ALBANY, N.Y. (October 14, 2014) — The University at Albany today announced a collaborative grant between its RNA Institute and area-based Athghin Biotechnology Inc., to fund research into how marijuana and tobacco exposure impact brain function. The project is supported by a $225,000 small business technology transfer (STTR) grant from the National Institute on Drug Abuse (NIDA).
Institute senior research scientist Maria Basanta-Sanchez, Ph.D., will partner with both Athghin Biotechnology Inc. and the Neural Stem Cell Institute (NSCI) on the study. The funding will also support a postdoc who will be trained in RNA science and technology.

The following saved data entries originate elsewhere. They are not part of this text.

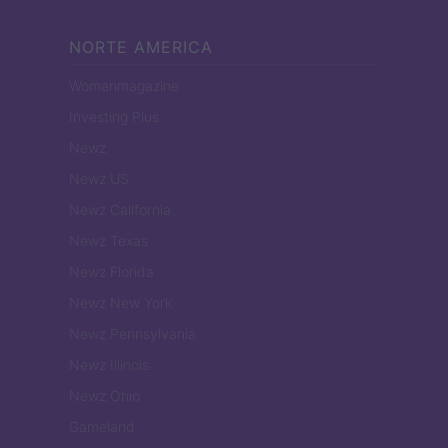
NORTE AMERICA
Womanmagazine
Investing Plus
Newz
Newz US
Newz California
Newz Texas
Newz Florida
Newz New York
Newz Pennsylvania
Newz Illinois
Newz Ohio
Gameland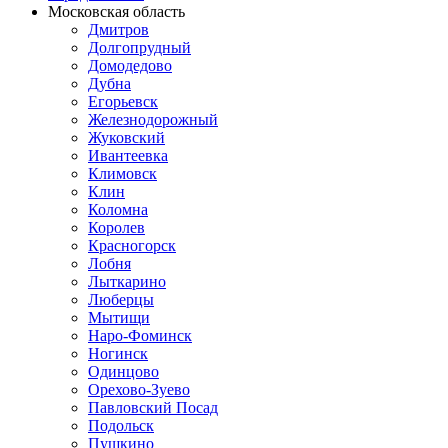
Московская область
Дмитров
Долгопрудный
Домодедово
Дубна
Егорьевск
Железнодорожный
Жуковский
Ивантеевка
Климовск
Клин
Коломна
Королев
Красногорск
Лобня
Лыткарино
Люберцы
Мытищи
Наро-Фоминск
Ногинск
Одинцово
Орехово-Зуево
Павловский Посад
Подольск
Пушкино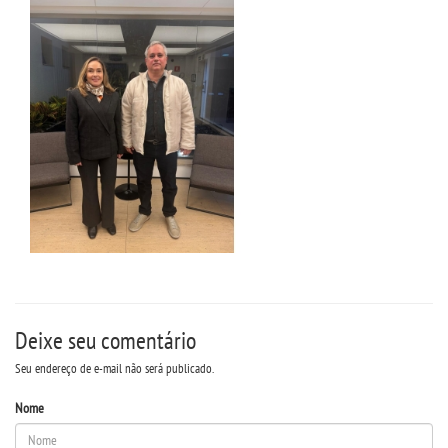
LOGIN
WEBMAIL
PORTAL DE ALUNOS
PORTAL DE PROFESSORES/ACADÊMICO
UNIESP
CONTATO
Deixe seu comentário
IMPRENSA
Seu endereço de e-mail não será publicado.
TRABALHE CONOSCO
Nome
OUVIDORIA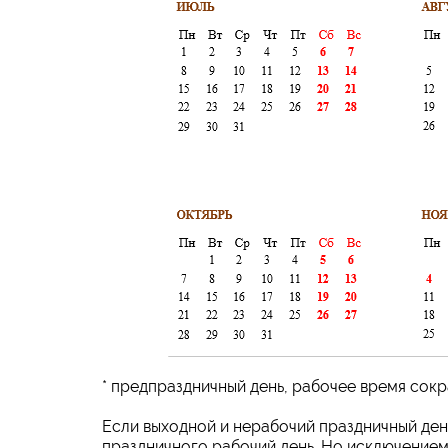
* предпраздничный день, рабочее время сокр
Если выходной и нерабочий праздничный ден
праздничного рабочий день. Но исключением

“This National Institutes of Health (NIH) STTR award through NIDA to Athghin Biotechnology joins The RNA Institute and NSCI in creating innovative tools to monitor changes in the brain’s neurological pathways due to marijuana exposure which is an important issue in several states including New York for its medical uses,” said Sally Temple, Ph.D., scientific director of NSCI and professor in UAlbany’s Department of Biomedical Sciences.

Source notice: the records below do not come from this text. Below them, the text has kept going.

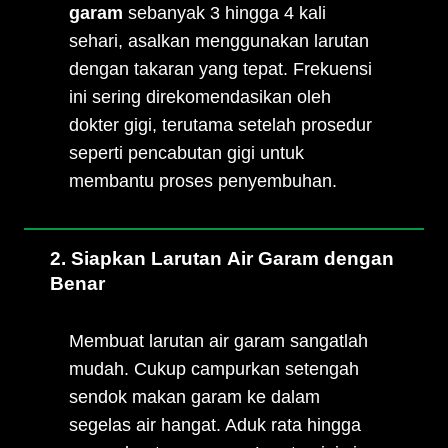
garam
sebanyak 3 hingga 4 kali
sehari, asalkan menggunakan larutan
dengan takaran yang tepat. Frekuensi
ini sering direkomendasikan oleh
dokter gigi, terutama setelah prosedur
seperti pencabutan gigi untuk
membantu proses penyembuhan.
2. Siapkan Larutan Air Garam dengan
Benar
Membuat larutan air garam sangatlah
mudah. Cukup campurkan setengah
sendok makan garam ke dalam
segelas air hangat. Aduk rata hingga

The team aims to evaluate RNA modifications in medial frontal cortex cells upon exposure to cannabinoids from marijuana and nicotine from tobacco. It will utilize a very robust method developed by Temple’s team to produce this specific type of brain cell from pluripotent stem cells, as well as innovative tools developed by Basanta-Sanchez at the Institute to conduct the study. The ultimate goal is to find biomarkers that can be used as a diagnostic to monitor disease pathways and brain function under the influence of drugs of abuse.
“Support from Empire State Development (ESD) and NYSTAR has provided critical funding for instruments and researchers that position the Institute as a magnet for investment and innovation,” said Paul F. Agris, Ph.D., director of UAlbany’s RNA Institute. “This grant underscores the incredible potential of public-private partnerships to create innovative tools and apply them to the medical use of marijuana in comparison to the biomedical problems of tobacco and drug addiction.”

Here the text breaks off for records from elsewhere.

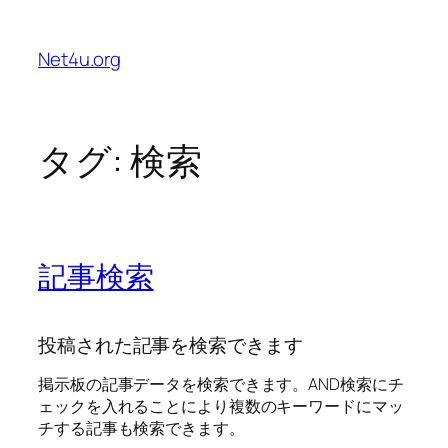
内
容
Net4u.org
を
ス
キ
ッ
タグ:
検索
プ
記事検索
投稿された記事を検索できます
掲示板の記事データを検索できます。AND検索にチ
ェックを入れることにより複数のキーワードにマッ
チする記事も検索できます。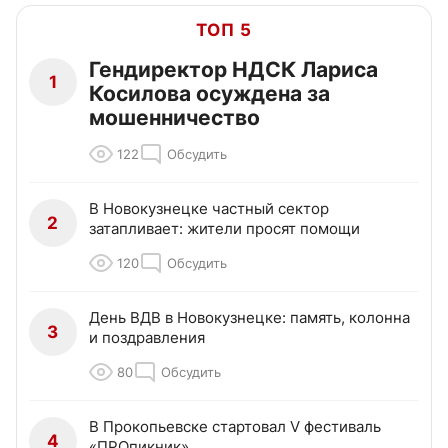
ТОП 5
Гендиректор НДСК Лариса
1
Косилова осуждена за
мошенничество
122
Обсудить
В Новокузнецке частный сектор
2
затапливает: жители просят помощи
120
Обсудить
День ВДВ в Новокузнецке: память, колонна
3
и поздравления
80
Обсудить
В Прокопьевске стартовал V фестиваль
4
«ПРОпикник»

Basanta-Sanchez’s scientific method using chromatography and mass spectrometry to analyze RNA modifications at the different stages during stem cell differentiation also earned her an invitation from the NIH to present at the Society for Neuroscience’s annual symposium this November in Washington, D.C.
“I am very excited to be able to apply the technology I developed at The RNA Institute to a very important biomedical and societal issue,” said Basanta-Sanchez. “Understanding how brain function is effected by medical marijuana is critically important to its impact on human health.”